I dig my fingers into stone and jerk my head once. Stop it, Darcie.

“You need to hide it better.” Alex’s words are firm, but not harsh.

“I’m trying.” Des tips his head toward the open edge of the terrace. “It’s why I came out here so no one would see.”

A flicker of understanding crosses Alex’s face. “I’ll reach out to my sources and see who can help walk Darcie through this transition.”

The hairs on my arms stand on end.

Transition?

Des’s mouth opens, a question forming.

I take a step, desperate to hear what he’s about to say.

I don’t get the chance.

The floor drops out beneath me.

The terrace goes first, then the sky. A velvet curtain falls all around me, throwing me into darkness.

Don’t panic.

I clamp my eyes shut and take a deep breath as my head swirls like a blizzard ripping through the trees in Maine.
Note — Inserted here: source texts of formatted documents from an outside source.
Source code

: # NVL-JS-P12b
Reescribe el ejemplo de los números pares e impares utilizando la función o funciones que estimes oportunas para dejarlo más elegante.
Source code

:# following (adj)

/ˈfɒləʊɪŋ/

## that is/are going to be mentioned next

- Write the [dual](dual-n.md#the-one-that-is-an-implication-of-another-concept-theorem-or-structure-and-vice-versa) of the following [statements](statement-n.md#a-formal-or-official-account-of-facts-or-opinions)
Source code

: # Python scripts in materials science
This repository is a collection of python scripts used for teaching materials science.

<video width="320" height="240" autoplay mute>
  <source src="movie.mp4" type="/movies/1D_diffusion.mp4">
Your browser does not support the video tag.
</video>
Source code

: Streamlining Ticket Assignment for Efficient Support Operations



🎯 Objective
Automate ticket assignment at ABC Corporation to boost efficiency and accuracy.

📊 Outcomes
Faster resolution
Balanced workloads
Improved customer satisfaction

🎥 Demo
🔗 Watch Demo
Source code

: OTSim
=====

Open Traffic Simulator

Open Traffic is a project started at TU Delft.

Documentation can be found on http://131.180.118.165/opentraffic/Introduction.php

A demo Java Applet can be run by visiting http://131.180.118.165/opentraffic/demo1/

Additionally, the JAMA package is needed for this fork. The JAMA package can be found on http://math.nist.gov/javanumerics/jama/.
You had a vision, I remind myself. You’re okay.

I count to two, then exhale.

Inhale.

Exhale.

My pulse throbs in my temples, but eventually, the spinning stops.

I crack my aching eyes open and gasp.

I should have kept them closed.

I’m not back in the real world.

Seven figures stride through unnatural fog rolling over an unseen floor.

Their long, plum cloaks disappear into the distorting cloud while deep hoods swallow their features.

Rushing blood roars in my ears.

“S-stop.” My voice comes out thin, shredded. “Stop right there!”

They don’t.

“Who are you?!” I shout, staggering back.

No answer.

The eerie strangers draw closer, moving in a V-formation, cutting through the dark. The lone figure at the front lifts a hand, palm facing out.

Run!

I turn on my heel and race away.

Black surrounds me. Up. Down. Left. Right. There’s nowhere to go. Nowhere to hide. But I don’t stop moving.

My arms pump at my side. The satin robe I wear rides up my thighs. I don’t slow to push it down. The air thickens. It’s hard to breathe.

Curiosity betrays me, and I glance over my shoulder.

A shocked cry escapes my lips.

The cloaked strangers… they’re feet away from me.

But they aren’t chasing me. They’re standing still.

Watching.

Waiting.

“No!”

I won’t be taken again.

I whip my head around and continue to run. My legs work overtime. My lungs burn from exertion. But when I risk another glance, I confirm the cloaked figures are right there.

This isn’t possible…

And yet…

I stumble to a stop and whirl around to face them.

“Who are you?” I scream, terror erasing any chance I have at being composed.

Movement ripples through the thick air.

The front figure raises their hand again.

Wake up, Darcie!

Bright light flickers in the palm, stabbing my sensitive eyes.

I wince and throw an arm over my face, a pointless shield.

The white orb eats the distance between us in a blink, hitting me square in the chest.